Writing in the Evening Standard, Melanie McDonagh explains why it would be a mistake to let Turkey become a member of the EU. Partly, of course, the problem is that London would be inundated with foreign immigrants. But it’s worse than that:
The real objection, though, to Turkey joining the EU is more fundamental than that. Turkey isn’t really European at all, so much as Asian. Only about three per cent of its land mass is in Europe, on our side of the Bosphorus; 97 per cent is in Asia. Its accession would expand our common EU borders to Iraq, Iran and Syria. Is that honestly what we want?
The most common response by British ministers to objections to Turkish membership is that it encourages moderate Islam by showing that a non-extremist Muslim nation can be part of the European family. That, plus strategic considerations, is why the US is so much in favour of the idea.
Well, if we want to show that Muslims can indeed be part of Europe, let’s expedite the membership of those genuinely European countries with large or majority Muslim populations: Albania, anyone? Kosovo? Bosnia? If we’re so keen on outreach to Islam, let’s start there.
And moderation, when it comes to Islam, is pretty relative, after all. Turkey isn’t going to go for sharia law any time soon but a recent poll conducted by Istanbul’s Bahcesehir University suggested that 48 per cent of respondents would not want Christians as neighbours, more than half wouldn’t want Jews; four-fifths didn’t want homosexuals. Moderate Islam, eh?
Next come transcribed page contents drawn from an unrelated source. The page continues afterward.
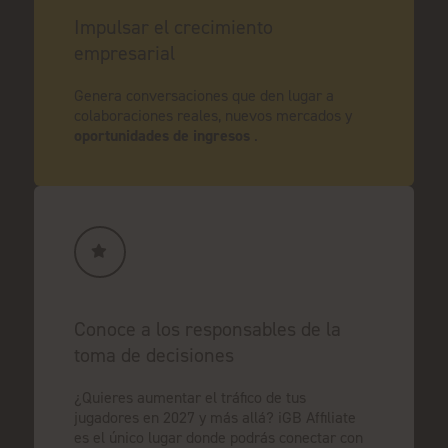
Impulsar el crecimiento
empresarial
Genera conversaciones que den lugar a
colaboraciones reales, nuevos mercados y
oportunidades de ingresos
.
Conoce a los responsables de la
toma de decisiones
¿Quieres aumentar el tráfico de tus
jugadores en 2027 y más allá? iGB Affiliate
es el único lugar donde podrás conectar con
But don’t get the idea that Melanie is one of those all-purpose religion-bashers. Not at all. She was very upset about the anti-Catholic vitriol unleashed by the pope’s visit to the UK. As it happens, I broadly agree with her on that. But she might perhaps reflect on the fact the pope himself is hardly a beacon of enlightenment on such issues as abortion, homosexuality and women priests. Moderate Catholicism, eh?